> Aufgaben
A. Gib aus dem Text über den Abriss der Habersaathstraße den Abschnitt wortgetreu wieder, beginnend bei „Im Podcast erläutert“ und endend bei „Jahrzehnten gebaut wurden.“.
B. Führe den Text über den Streit um den Abriss der Habersaathstraße nach seinem letzten Satz weiter.

> Dokumenttext
☆ ☆ ☆

Im Podcast kommen auch Anwält*innen und Kommunalpolitiker*innen zu Wort, darunter Ramona Reiser (Linke), die für mehrere Jahre Stadträtin von Mitte war. Sie spielte eine wichtige Rolle bei der Durchsetzung des Zweckentfremdungsverbotsgesetzes, das den Abriss von Wohnraum erschweren soll. Reiser kämpft gegen den Abriss der Habersaathstraße auch vor Gericht.

Im Podcast erläutert sie, dass es ihr nicht nur um die Platte in Mitte geht. »Wir müssten die Hälfe von Berlin abreißen, weil sie denselben Standard haben«, befürchtet Reiser die Folgen einer juristischen Niederlage. Sie bezieht sich dabei auf das Argument der Eigentümer, die Gebäude abreißen zu wollen, weil die Einfahrten den heutigen Brandschutzerfordernissen nicht mehr entsprechen würden. Das aber trifft auf viele Häuser in Berlin zu, die vor Jahrzehnten gebaut wurden.

☆ ☆ ☆

> Datenauszüge
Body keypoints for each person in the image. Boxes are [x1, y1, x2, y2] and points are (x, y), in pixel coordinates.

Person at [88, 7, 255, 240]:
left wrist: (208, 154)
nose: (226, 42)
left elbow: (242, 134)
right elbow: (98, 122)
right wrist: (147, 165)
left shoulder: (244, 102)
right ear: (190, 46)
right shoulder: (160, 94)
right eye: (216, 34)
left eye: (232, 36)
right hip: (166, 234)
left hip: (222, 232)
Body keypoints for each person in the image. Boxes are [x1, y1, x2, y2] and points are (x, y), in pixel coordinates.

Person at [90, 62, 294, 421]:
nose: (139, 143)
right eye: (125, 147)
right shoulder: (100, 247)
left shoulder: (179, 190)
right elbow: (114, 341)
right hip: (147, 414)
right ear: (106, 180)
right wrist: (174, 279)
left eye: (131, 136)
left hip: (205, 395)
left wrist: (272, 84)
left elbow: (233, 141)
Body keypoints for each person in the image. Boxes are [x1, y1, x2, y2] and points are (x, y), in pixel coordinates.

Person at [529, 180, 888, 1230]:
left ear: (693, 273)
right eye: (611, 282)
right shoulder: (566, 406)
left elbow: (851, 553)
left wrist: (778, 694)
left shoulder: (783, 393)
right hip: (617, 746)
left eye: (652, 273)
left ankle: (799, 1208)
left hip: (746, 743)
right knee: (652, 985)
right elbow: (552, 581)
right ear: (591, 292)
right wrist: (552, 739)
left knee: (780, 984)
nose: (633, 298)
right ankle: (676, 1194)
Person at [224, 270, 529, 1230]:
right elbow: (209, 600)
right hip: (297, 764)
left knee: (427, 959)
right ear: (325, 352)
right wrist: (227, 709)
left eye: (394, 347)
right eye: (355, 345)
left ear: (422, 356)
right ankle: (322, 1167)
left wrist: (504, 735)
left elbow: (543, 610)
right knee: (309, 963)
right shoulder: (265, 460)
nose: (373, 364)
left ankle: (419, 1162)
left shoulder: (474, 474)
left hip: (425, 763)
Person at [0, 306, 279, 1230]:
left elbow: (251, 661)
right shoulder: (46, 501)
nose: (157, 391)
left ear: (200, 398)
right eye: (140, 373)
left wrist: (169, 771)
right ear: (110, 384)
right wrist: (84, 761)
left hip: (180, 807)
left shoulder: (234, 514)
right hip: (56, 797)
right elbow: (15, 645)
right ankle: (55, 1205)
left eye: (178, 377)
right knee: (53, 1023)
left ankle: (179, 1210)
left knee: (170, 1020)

☆ ☆ ☆

> Lösungen
A.
Im Podcast erläutert sie, dass es ihr nicht nur um die Platte in Mitte geht. »Wir müssten die Hälfe von Berlin abreißen, weil sie denselben Standard haben«, befürchtet Reiser die Folgen einer juristischen Niederlage. Sie bezieht sich dabei auf das Argument der Eigentümer, die Gebäude abreißen zu wollen, weil die Einfahrten den heutigen Brandschutzerfordernissen nicht mehr entsprechen würden. Das aber trifft auf viele Häuser in Berlin zu, die vor Jahrzehnten gebaut wurden.

B.
In den weiteren Folgen erfahren wir, dass viele Bewohner*innen früh von der Bezirkspolitik enttäuscht sind. So würde der Bezirk einen Deal mit dem Eigentümer, der Arcadia Estates, anstreben, um lange und teure Prozesse zu vermeiden.

Doch Mieter*innen und Unterstützer*innen machen weiter Druck. Ihrem langen Atem ist es zu verdanken, dass die Gebäude noch immer bewohnt sind. Die Eigentümerfirma hat in der letzten Zeit mehrere Prozesse verloren. Das Gericht hat im Sinne der Bewohner*innen erklärt, dass ihr Profitinteresse nicht schwerer wiegt als die Rechte der Mieter*innen. So erzählt der Podcast auch die Geschichte eines erfolgreichen Widerstands, der andauert.

Podcast: Häuserkampf – eine Platte will bleiben, ab 23.11. abrufbar unter www.haeuserkampf.de
Premiere der ersten beiden Folgen: 23.11., 18 Uhr, Schillerbibliothek, Müllerstraße 149, Berlin-Wedding, anschließend Podiumsdiskussion.